If you already have a solid credit score prior to your defaulted mortgage payments, then you will have a greater chance of acquiring an “unsecured” personal loan. This is a type of loan that does not involve any collateral and can be provided to consumers who have high credit scores and good histories of financial stability (keep in mind that there are lenders who do not take these factors into consideration). They can be used for any number of financial expenses, such as covering a medical emergency, buying a new car or other motor vehicle, tuition fees, and debt consolidation.

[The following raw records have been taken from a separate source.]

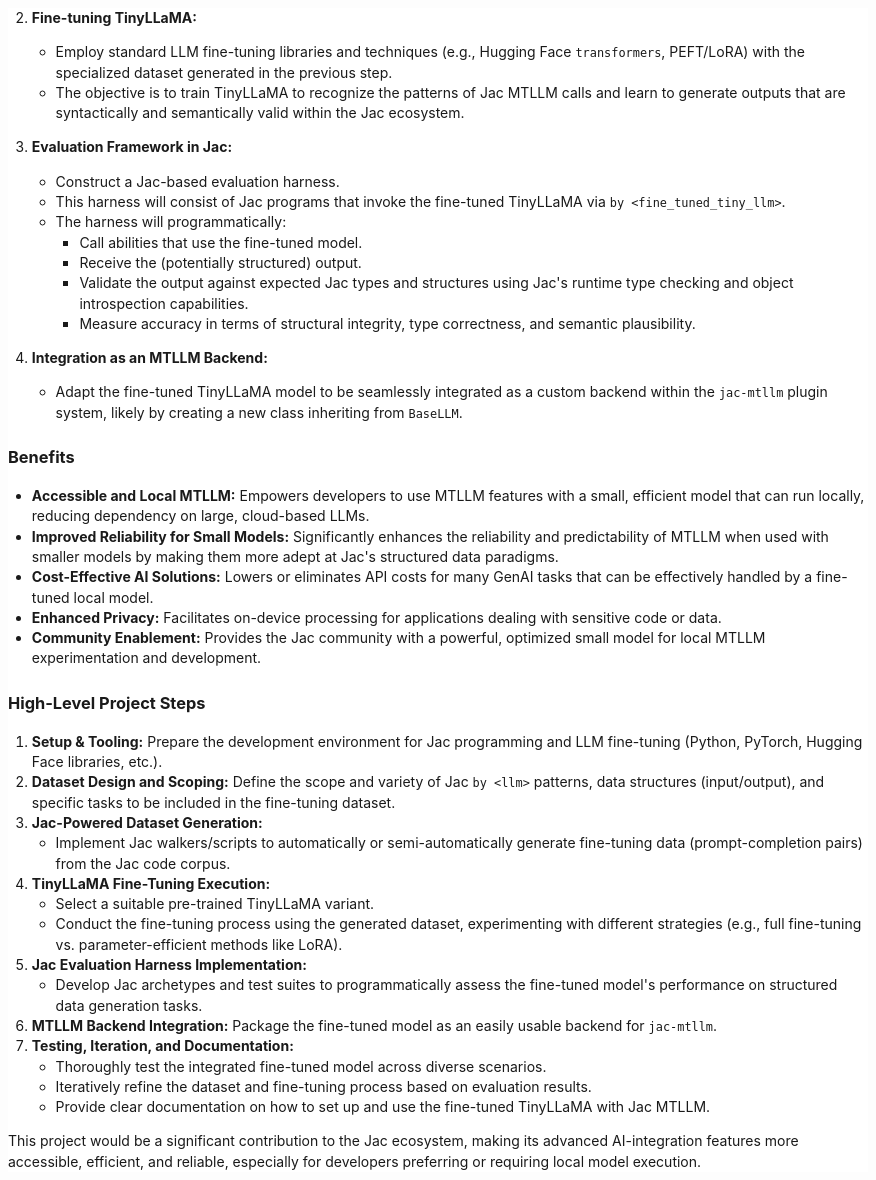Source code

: 2.  **Fine-tuning TinyLLaMA:**
    *   Employ standard LLM fine-tuning libraries and techniques (e.g., Hugging Face `transformers`, PEFT/LoRA) with the specialized dataset generated in the previous step.
    *   The objective is to train TinyLLaMA to recognize the patterns of Jac MTLLM calls and learn to generate outputs that are syntactically and semantically valid within the Jac ecosystem.

3.  **Evaluation Framework in Jac:**
    *   Construct a Jac-based evaluation harness.
    *   This harness will consist of Jac programs that invoke the fine-tuned TinyLLaMA via `by <fine_tuned_tiny_llm>`.
    *   The harness will programmatically:
        *   Call abilities that use the fine-tuned model.
        *   Receive the (potentially structured) output.
        *   Validate the output against expected Jac types and structures using Jac's runtime type checking and object introspection capabilities.
        *   Measure accuracy in terms of structural integrity, type correctness, and semantic plausibility.

4.  **Integration as an MTLLM Backend:**
    *   Adapt the fine-tuned TinyLLaMA model to be seamlessly integrated as a custom backend within the `jac-mtllm` plugin system, likely by creating a new class inheriting from `BaseLLM`.

### Benefits

*   **Accessible and Local MTLLM:** Empowers developers to use MTLLM features with a small, efficient model that can run locally, reducing dependency on large, cloud-based LLMs.
*   **Improved Reliability for Small Models:** Significantly enhances the reliability and predictability of MTLLM when used with smaller models by making them more adept at Jac's structured data paradigms.
*   **Cost-Effective AI Solutions:** Lowers or eliminates API costs for many GenAI tasks that can be effectively handled by a fine-tuned local model.
*   **Enhanced Privacy:** Facilitates on-device processing for applications dealing with sensitive code or data.
*   **Community Enablement:** Provides the Jac community with a powerful, optimized small model for local MTLLM experimentation and development.

### High-Level Project Steps

1.  **Setup & Tooling:** Prepare the development environment for Jac programming and LLM fine-tuning (Python, PyTorch, Hugging Face libraries, etc.).
2.  **Dataset Design and Scoping:** Define the scope and variety of Jac `by <llm>` patterns, data structures (input/output), and specific tasks to be included in the fine-tuning dataset.
3.  **Jac-Powered Dataset Generation:**
    *   Implement Jac walkers/scripts to automatically or semi-automatically generate fine-tuning data (prompt-completion pairs) from the Jac code corpus.
4.  **TinyLLaMA Fine-Tuning Execution:**
    *   Select a suitable pre-trained TinyLLaMA variant.
    *   Conduct the fine-tuning process using the generated dataset, experimenting with different strategies (e.g., full fine-tuning vs. parameter-efficient methods like LoRA).
5.  **Jac Evaluation Harness Implementation:**
    *   Develop Jac archetypes and test suites to programmatically assess the fine-tuned model's performance on structured data generation tasks.
6.  **MTLLM Backend Integration:** Package the fine-tuned model as an easily usable backend for `jac-mtllm`.
7.  **Testing, Iteration, and Documentation:**
    *   Thoroughly test the integrated fine-tuned model across diverse scenarios.
    *   Iteratively refine the dataset and fine-tuning process based on evaluation results.
    *   Provide clear documentation on how to set up and use the fine-tuned TinyLLaMA with Jac MTLLM.

This project would be a significant contribution to the Jac ecosystem, making its advanced AI-integration features more accessible, efficient, and reliable, especially for developers preferring or requiring local model execution.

Unfortunately, the prospect of “no collateral involved” is a notion that many borrowers take for granted, as nothing will be seized in the event of non-payment. The first thing that will happen after you default is your lender will start adding penalty fees onto your bills. More time goes by, still no payment. This is where collection agencies come into play. If you’re still not paying your unsecured loan, your lender might put matters into their hands instead and they will be much more persistent about it. If you continue to avoid your payments, you could end up being subject to a lawsuit. The collection agency will take you to court where other, more serious consequences could land you in further financial trouble. The garnishing of wages is a common practice in most Canadian provinces, with the exception of New Brunswick. This means that any money you make from that point on, as well as any money in your bank account, will be taken until the full amount of your debt is paid off.

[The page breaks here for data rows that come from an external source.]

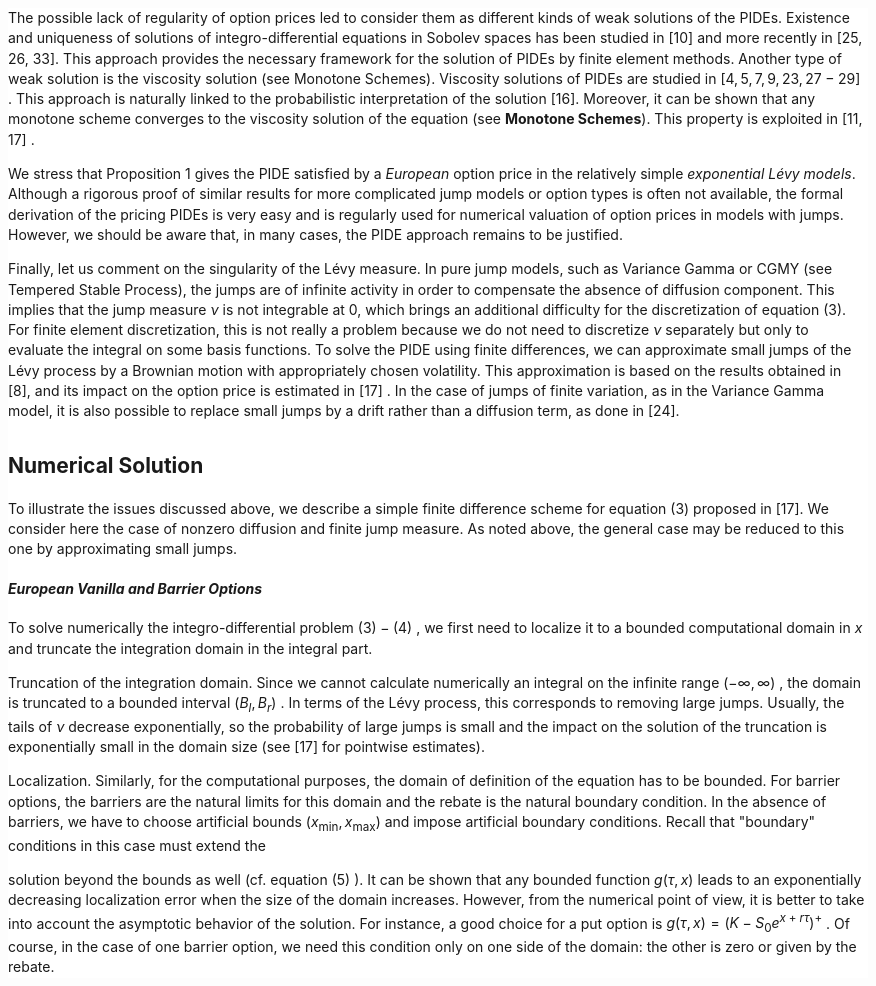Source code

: The possible lack of regularity of option prices led to consider them as different kinds of weak solutions of the PIDEs. Existence and uniqueness of solutions of integro-differential equations in Sobolev spaces has been studied in  $[10]$  and more recently in  $[25, 26,$ 33]. This approach provides the necessary framework for the solution of PIDEs by finite element methods. Another type of weak solution is the viscosity solution (see Monotone Schemes). Viscosity solutions of PIDEs are studied in  $[4, 5, 7, 9, 23, 27-29]$ . This approach is naturally linked to the probabilistic interpretation of the solution [16]. Moreover, it can be shown that any monotone scheme converges to the viscosity solution of the equation (see **Monotone Schemes**). This property is exploited in  $[11, 17]$ .

We stress that Proposition 1 gives the PIDE satisfied by a *European* option price in the relatively simple *exponential Lévy models*. Although a rigorous proof of similar results for more complicated jump models or option types is often not available, the formal derivation of the pricing PIDEs is very easy and is regularly used for numerical valuation of option prices in models with jumps. However, we should be aware that, in many cases, the PIDE approach remains to be justified.

Finally, let us comment on the singularity of the Lévy measure. In pure jump models, such as Variance Gamma or CGMY (see Tempered Stable Process), the jumps are of infinite activity in order to compensate the absence of diffusion component. This implies that the jump measure  $\nu$  is not integrable at 0, which brings an additional difficulty for the discretization of equation (3). For finite element discretization, this is not really a problem because we do not need to discretize  $\nu$  separately but only to evaluate the integral on some basis functions. To solve the PIDE using finite differences, we can approximate small jumps of the Lévy process by a Brownian motion with appropriately chosen volatility. This approximation is based on the results obtained in [8], and its impact on the option price is estimated in  $[17]$ . In the case of jumps of finite variation, as in the Variance Gamma model, it is also possible to replace small jumps by a drift rather than a diffusion term, as done in [24].

## Numerical Solution

To illustrate the issues discussed above, we describe a simple finite difference scheme for equation (3) proposed in [17]. We consider here the case of nonzero diffusion and finite jump measure. As noted above, the general case may be reduced to this one by approximating small jumps.

#### *European Vanilla and Barrier Options*

To solve numerically the integro-differential problem  $(3)-(4)$ , we first need to localize it to a bounded computational domain in  $x$  and truncate the integration domain in the integral part.

Truncation of the integration domain. Since we cannot calculate numerically an integral on the infinite range  $(-\infty, \infty)$ , the domain is truncated to a bounded interval  $(B_l, B_r)$ . In terms of the Lévy process, this corresponds to removing large jumps. Usually, the tails of  $\nu$  decrease exponentially, so the probability of large jumps is small and the impact on the solution of the truncation is exponentially small in the domain size (see  $[17]$  for pointwise estimates).

Localization. Similarly, for the computational purposes, the domain of definition of the equation has to be bounded. For barrier options, the barriers are the natural limits for this domain and the rebate is the natural boundary condition. In the absence of barriers, we have to choose artificial bounds  $(x_{\min}, x_{\max})$ and impose artificial boundary conditions. Recall that "boundary" conditions in this case must extend the

solution beyond the bounds as well (cf. equation  $(5)$ ). It can be shown that any bounded function  $g(\tau, x)$ leads to an exponentially decreasing localization error when the size of the domain increases. However, from the numerical point of view, it is better to take into account the asymptotic behavior of the solution. For instance, a good choice for a put option is  $g(\tau, x) = (K - S_0 e^{x + r\tau})^+$ . Of course, in the case of one barrier option, we need this condition only on one side of the domain: the other is zero or given by the rebate.
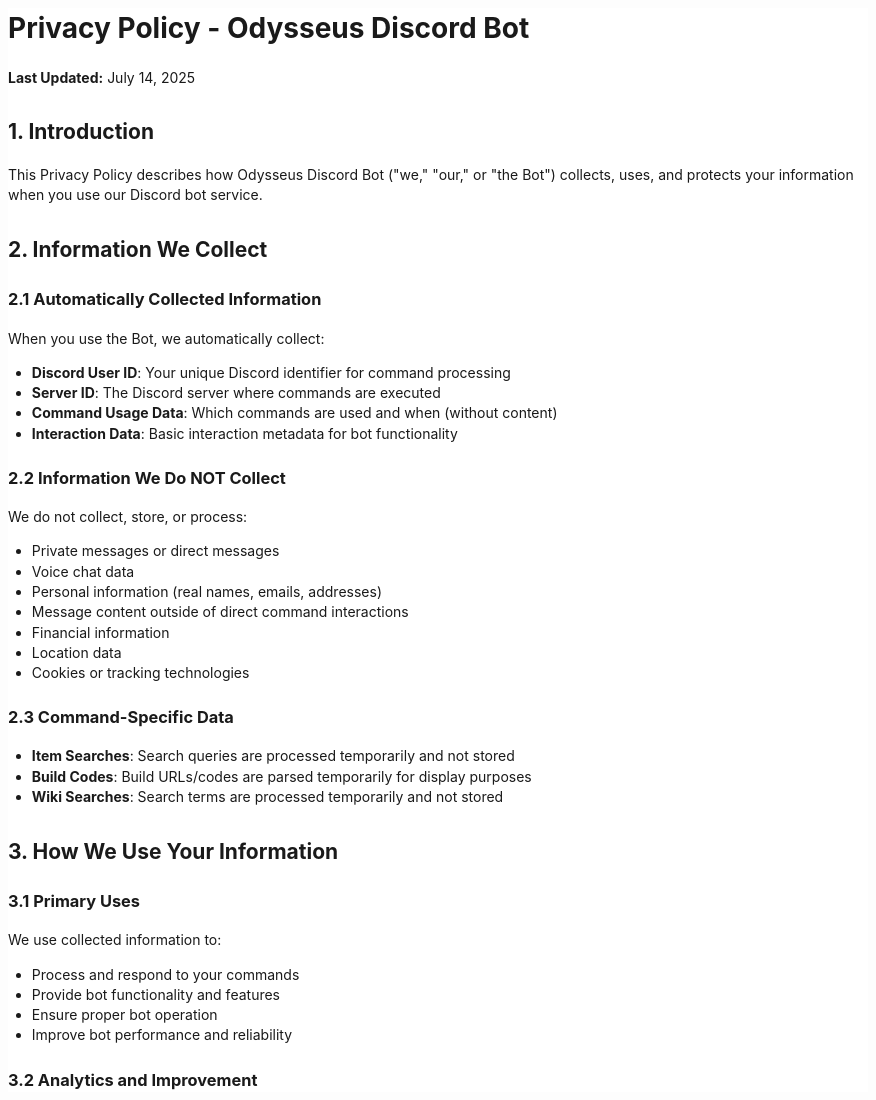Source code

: # Privacy Policy - Odysseus Discord Bot

**Last Updated:** July 14, 2025

## 1. Introduction

This Privacy Policy describes how Odysseus Discord Bot ("we," "our," or "the Bot") collects, uses, and protects your information when you use our Discord bot service.

## 2. Information We Collect

### 2.1 Automatically Collected Information

When you use the Bot, we automatically collect:

- **Discord User ID**: Your unique Discord identifier for command processing
- **Server ID**: The Discord server where commands are executed
- **Command Usage Data**: Which commands are used and when (without content)
- **Interaction Data**: Basic interaction metadata for bot functionality

### 2.2 Information We Do NOT Collect

We do not collect, store, or process:

- Private messages or direct messages
- Voice chat data
- Personal information (real names, emails, addresses)
- Message content outside of direct command interactions
- Financial information
- Location data
- Cookies or tracking technologies

### 2.3 Command-Specific Data

- **Item Searches**: Search queries are processed temporarily and not stored
- **Build Codes**: Build URLs/codes are parsed temporarily for display purposes
- **Wiki Searches**: Search terms are processed temporarily and not stored

## 3. How We Use Your Information

### 3.1 Primary Uses

We use collected information to:

- Process and respond to your commands
- Provide bot functionality and features
- Ensure proper bot operation
- Improve bot performance and reliability

### 3.2 Analytics and Improvement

This type of loan is called “secured” because the lender requires an asset as collateral in order to provide the loan. An asset can mean a house, car, property, or business. Again, we’ll use one of the more common examples, a mortgage. When you borrow money for your house and you fail to meet the requirements of your mortgage contract, for example of stop making your payments, the lender then has a legal right to seize the property from you.
Filing for bankruptcy is the last resort that many borrowers must turn to when their debt becomes completely out of control. In this scenario, not only will your assets still be seized, but you will likely spend years trying to recuperate from the effects it has on both your credit and finances. In fact, bankruptcy can affect your credit for up to 7 years in Canada, which will prevent you from securing any more loans until you manage to pay everything you owe and rebuild your credit.
How Can I Prevent This?
Going into default on your mortgage is certainly not a good thing for both your credit and your financial future. It can take years until you can fully recuperate from the effects, so if you think you’re at risk of defaulting, it’s important that you stay on top of the issue and inform your lender before it gets any worse.
Actually, the majority of lenders would rather have their money back than pursue any legal actions, which will be time-consuming and expensive in their own way. So, whatever the potential cause of your default might be, loss of employment, other debts or another type of financial emergency, you and your lender should be able to work out a compromise.
Ask them to reduce the number of your monthly payments and increase the length of your payment term. While you will be indebted to them for longer and you’ll end up having to pay more in interest than you had originally hoped, it’s still better than the alternative of losing your property, being subject to a lawsuit, or filing for bankruptcy.
Another thing you can do is get in contact with a professional before things become too problematic to handle on your own. There are credit counsellors and financial advisors that can provide you with the help, support, and advice you need to make sure you don’t default on a mortgage.